Monday, 10 October 2011

Robert Burns - a tribute of sorts

I was standing on Frankfurt Griesheim station this morning, when I caught sight of a very attractive young woman. Reddish brown hair, smartly dressed and in a conversation with a blonde female friend who had a lot to say in very fluent German, even if she could not completely disguise her Eastern European origins.

The repressed ageing wolf in me was almost tempted to walk up to the young lady and comment in the best Scottish accent that I could muster:

"As fair art thou, my bonny lass".

Classic chat-up line? Not exactly. Even if she could speak excellent English, this is Germany, and she would have probably no clue what I was talking about ..... Waste of time given the age difference it would have been anyway, but I have to grow old disgracefully, don't I?

No? OK .... I did say "repressed wolf"!

So "as fair art thou, my bonny lass"? I am sure that I have also heard that incorrectly once as "as fair as thou, my ain true love".

Anyway it comes for those who do not know (cultural ignoramuses) from Robert Burns's poem "My love is like a red, red rose" - not the way that he spelt it incidentally.

I have been reading quite a bit of Burns's poetry recently. Wonderfully romantic stuff much of it is. Try his "Highland Mary" for starters. There is much in Burns's work that will awaken the romantic in all of us.

Not that his lifestyle quite reflected that. As a young man, at least, he was regarded as dissolute, a ladies man par excellence.

He was also what American conservatives call a "liberal" or more probably a ******* liberal! A man who appreciated and suffered along with the common man (realise that Burns could read and write in an era when those skills were limited to the select few).

That he had financial difficulties and eventually succumbed to heart disease (at the tender age of 37) puts him all the more in the "man after my own heart" category. I can empathise with him all the more in this knowledge.

Given my knack for ridiculous juxtaposition, I tried relocating him in time to the dreadful Thatcher years in the UK in the 1980s.

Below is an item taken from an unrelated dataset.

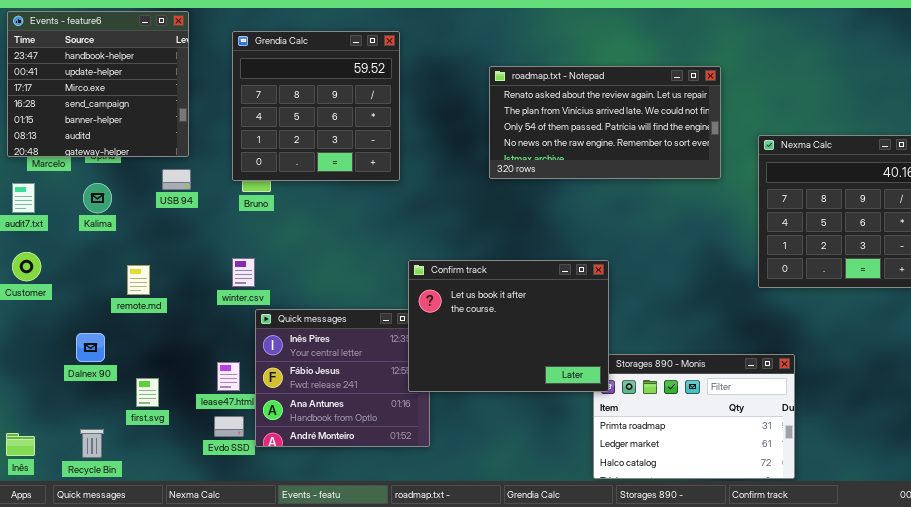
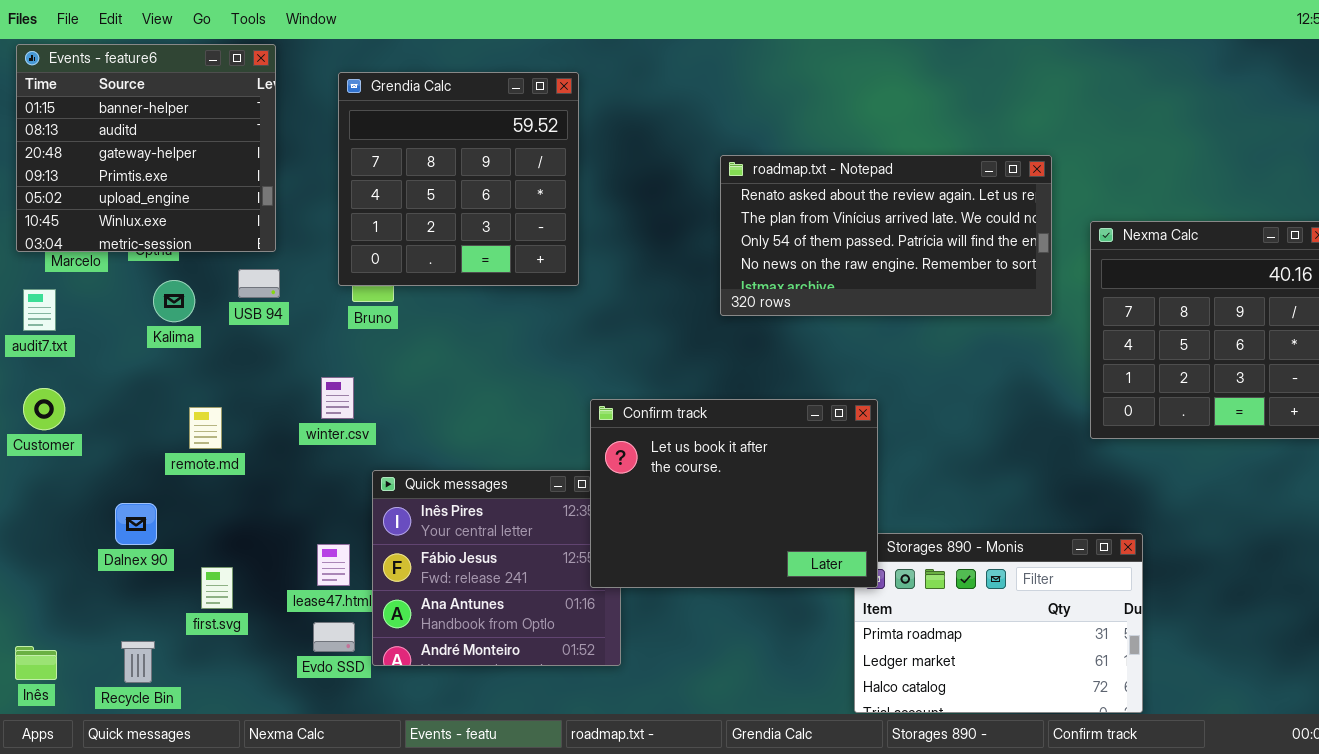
Events - feature6: [7,11,189,157] -> [16,44,276,252], scrolled down 4 rows
roadmap.txt - Notepad: [489,66,721,179] -> [720,155,1052,316], moved
Kalima: [83,183,112,213] -> [153,280,195,322], moved
winter.csv: [232,258,255,287] -> [321,377,354,419], moved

Here was a man who spoke English with a distinct regional accent (when Cockney and Home Counties English were seen as the only deviations from "Oxford English" that anyone was allowed to use, the rest were incorrectly indicative of ignorant lower class hoi paloi), who was concerned with the common man (rather than the banker and the speculator, the "alleged" heroes (!!!) of the Thatcher years), who did not live anywhere near London, nor probably wanted to (heathen!). And the tabloid press would have hammered him for his womanising!

Definitely someone I can come to admire more and more by the second, now I come to think about it!

Meanwhile where the young lady with the reddish-brown hair disappeared to this morning? I will never know. My still very lovable wife meanwhile is reverting from her usual very romantic anti-sexual self again and shouting as ever very unromantically into the 'phone, and I am musing upon Burns's not very romantic (but maybe highly enjoyable) follow-ups to his fascinating poetic chat lines.

"As fair art thou, my bonny lass ...."? Yes, I shall sadly spend most of the day wondering where that young lady went. Old repressed dissolute wolves have amazing difficulty coping with ageing and perpetual disappointments.